Firstly, the diagram showed example values from the GeckoDrive website, and in copying the text was changed in error - from 5,882 uF to 5.882 uF - the comma replaced with a full stop!
Secondly, it showed to me that it would be more appropriate to use our actual values, rather than simply example values from the GeckoDrive site. Therefore I have changed the values in the diagram to reflect this.
Note that there are two independent supply rails - each with their own bridge rectifier and smoothing capacitor - shown in the photograph.
September 16, 2015 04:55
The DC power supply circuit shown contains capacitance value of around 5uf., but I feel the capacitance value must be 14000 uf.
On PCB, mounted capacitance value is showing two 10000uf which works.
My calculation of capacitce is C = Rl / 1000. where C in farads, Rl load resistance I ohms. Rl is calculated by dividing DC voltage / DC Max., Load curret.
Thu Rl = 68/5 = 13.6 Ohms = App. 14 ohms.
C = 14/1000 = 014 farads i.e. 14000uf. ay value more than this Value is suitable.
Thus the calculation shown in circuit diagram is not correct.
June 23, 2015 14:26
@wellnitzeli no position feedback and just relies on the steppers. Note that parts 2 and 3 are now up.
May 26, 2015 13:56
I couldn't tell. Does this mill have position feedback or does it just rely on the steppers?

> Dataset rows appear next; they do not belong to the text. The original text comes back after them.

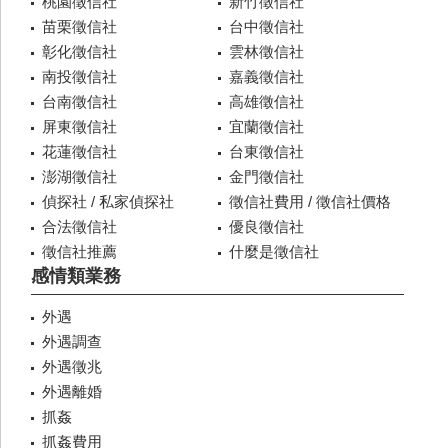
桃園徵信社
新竹徵信社
苗栗徵信社
台中徵信社
彰化徵信社
雲林徵信社
南投徵信社
嘉義徵信社
台南徵信社
高雄徵信社
屏東徵信社
宜蘭徵信社
花蓮徵信社
台東徵信社
澎湖徵信社
金門徵信社
偵探社 / 私家偵探社
徵信社費用 / 徵信社價格
合法徵信社
優良徵信社
徵信社推薦
什麼是徵信社
感情類業務
外遇
外遇調查
外遇徵兆
外遇離婚
抓姦
抓姦費用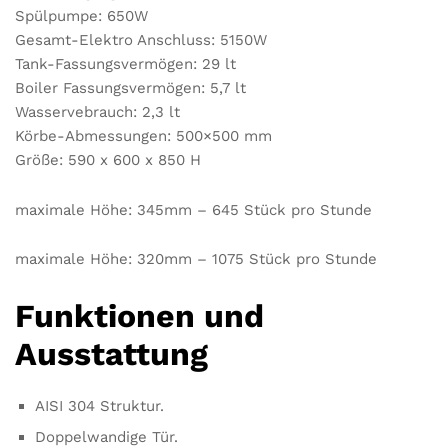
Spülpumpe: 650W
Gesamt-Elektro Anschluss: 5150W
Tank-Fassungsvermögen: 29 lt
Boiler Fassungsvermögen: 5,7 lt
Wasservebrauch: 2,3 lt
Körbe-Abmessungen: 500×500 mm
Größe: 590 x 600 x 850 H
maximale Höhe: 345mm – 645 Stück pro Stunde
maximale Höhe: 320mm – 1075 Stück pro Stunde
Funktionen und
Ausstattung
AISI 304 Struktur.
Doppelwandige Tür.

I'm also looking forward to part II.
May 25, 2015 18:07
Usually the rectifier bridges have a hole to attache them to a heatsink, only low power ones do not have holes
May 25, 2015 15:25
The holes in the bridge rectifiers are for mounting screws. If they pull heavy current, they should be mounted to a heatsink.
Excellent project, btw.
May 25, 2015 14:22
> My experience since then is that whilst a bit more complicated in terms of hardware,
> it is better to have a local controller to drive the steppers, &c. rather than rely
> on the PC (unless it is running an absolutely dedicated control program without
> an Windows OS, e.g. TurboCNC under DOS) .
One of the benefits of the BeagleBone is that, in addition to having an ARM processor which runs Linux, it has a Programmable Realtime Unit (PRU) — a microcontroller that can be used to generate pulses without the overhead of an O/S.
Nice project btw!
May 25, 2015 13:38
connectable, those holes are intended to mount the rectifiers to a heatsink, they can get quite hot.
May 25, 2015 10:18
Hi, excellent piece. I look forward to Part II.
I did something similar to an Emco F1 CNC mill back in 2004, although in that case I interfaced directly to a PC running Mach3.
My experience since then is that whilst a bit more complicated in terms of hardware, it is better to have a local controller to drive the steppers, &c. rather than rely on the PC (unless it is running an absolutely dedicated control program without an Windows OS, e.g. TurboCNC under DOS) .
The biggest challenge was machining sleeve adaptors to convert the new stepper motors' 6.0 mm shafts to match the 1/4" shaft apertures in the timing belt pulleys (of course I could have got 1/4" shaft steppers, but I was using what I had to hand).
So now I still use Mach3 but have an 'Ethernet SmoothStepper' controller to twiddle the control lines (no more dropped steps).